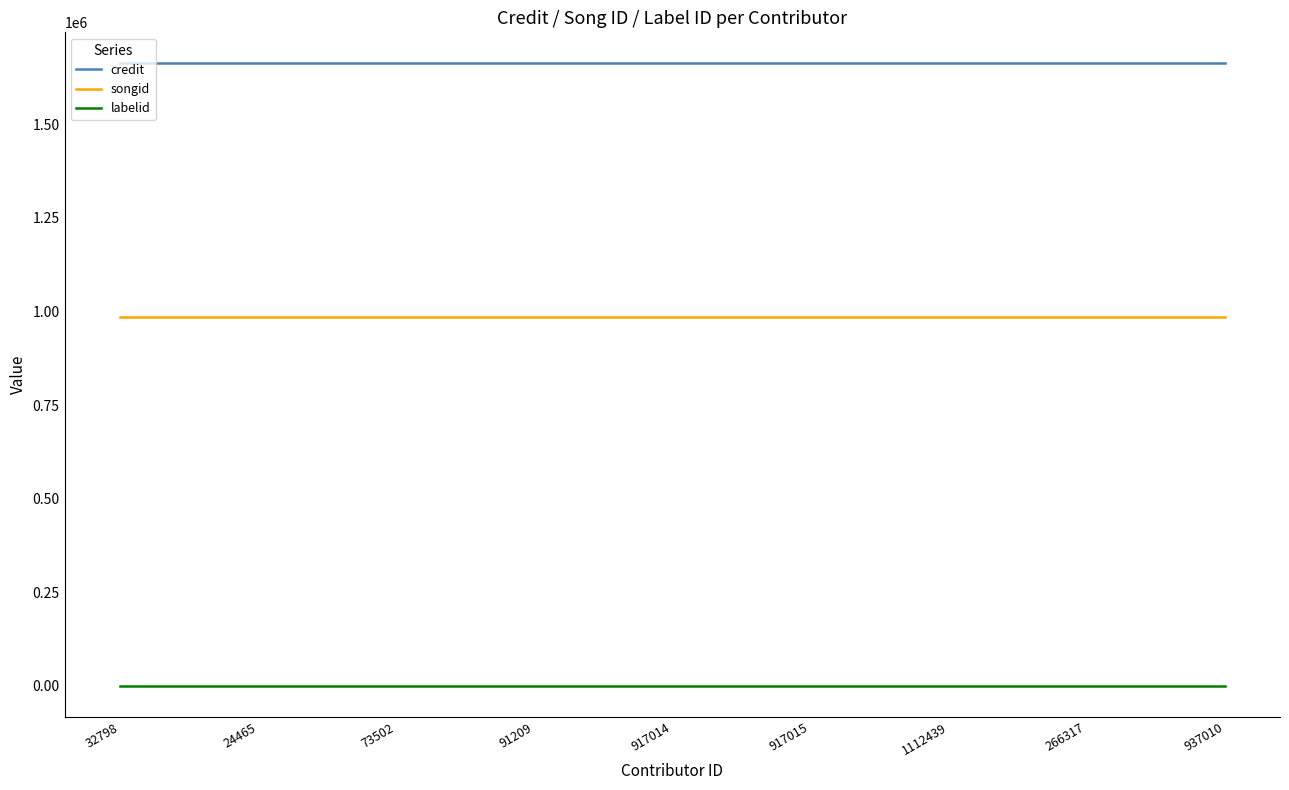

Is it true that credit equals 1662541 at 73502?

True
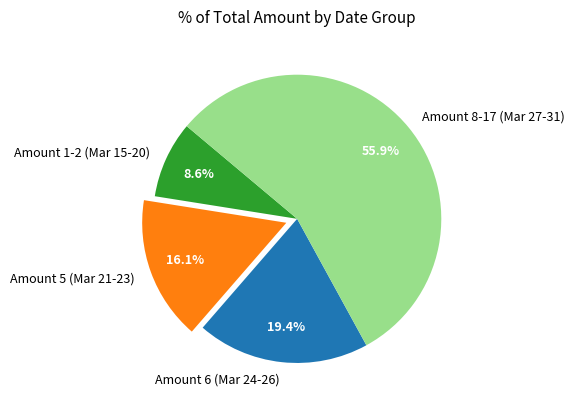

What is the total percentage of Amount 1-2 (Mar 15-20) and Amount 6 (Mar 24-26)?

28.0%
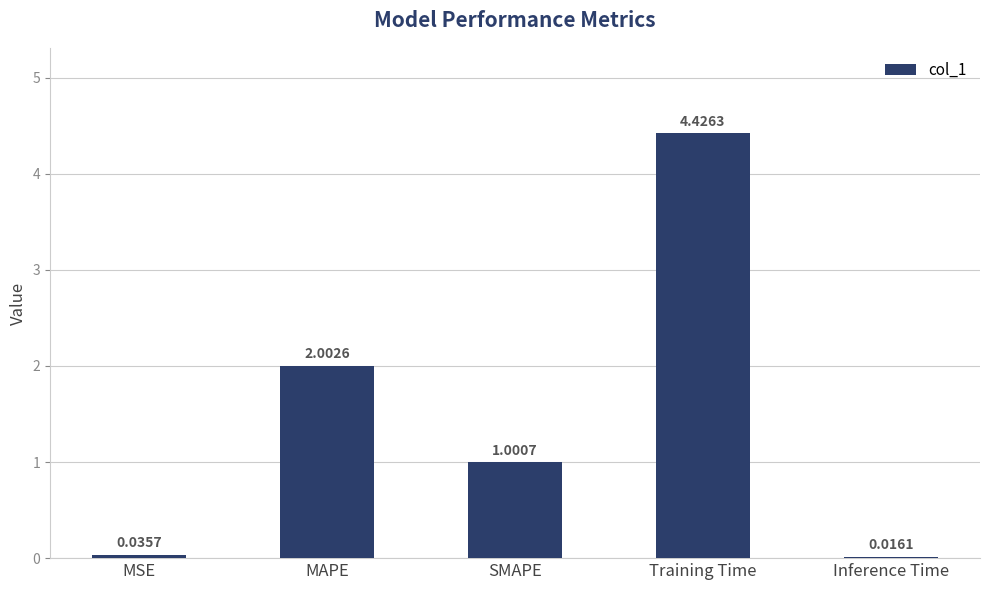

True or false: the data shows 1.0 at SMAPE.

True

-- DIRECTIONS FOR THIS TASK --
Return all the records above word for word, leaving out the pictures.

-- REPLY TO THE TASK --
Is it true that credit equals 1662541 at 73502?

True

What is the total percentage of Amount 1-2 (Mar 15-20) and Amount 6 (Mar 24-26)?

28.0%

True or false: the data shows 1.0 at SMAPE.

True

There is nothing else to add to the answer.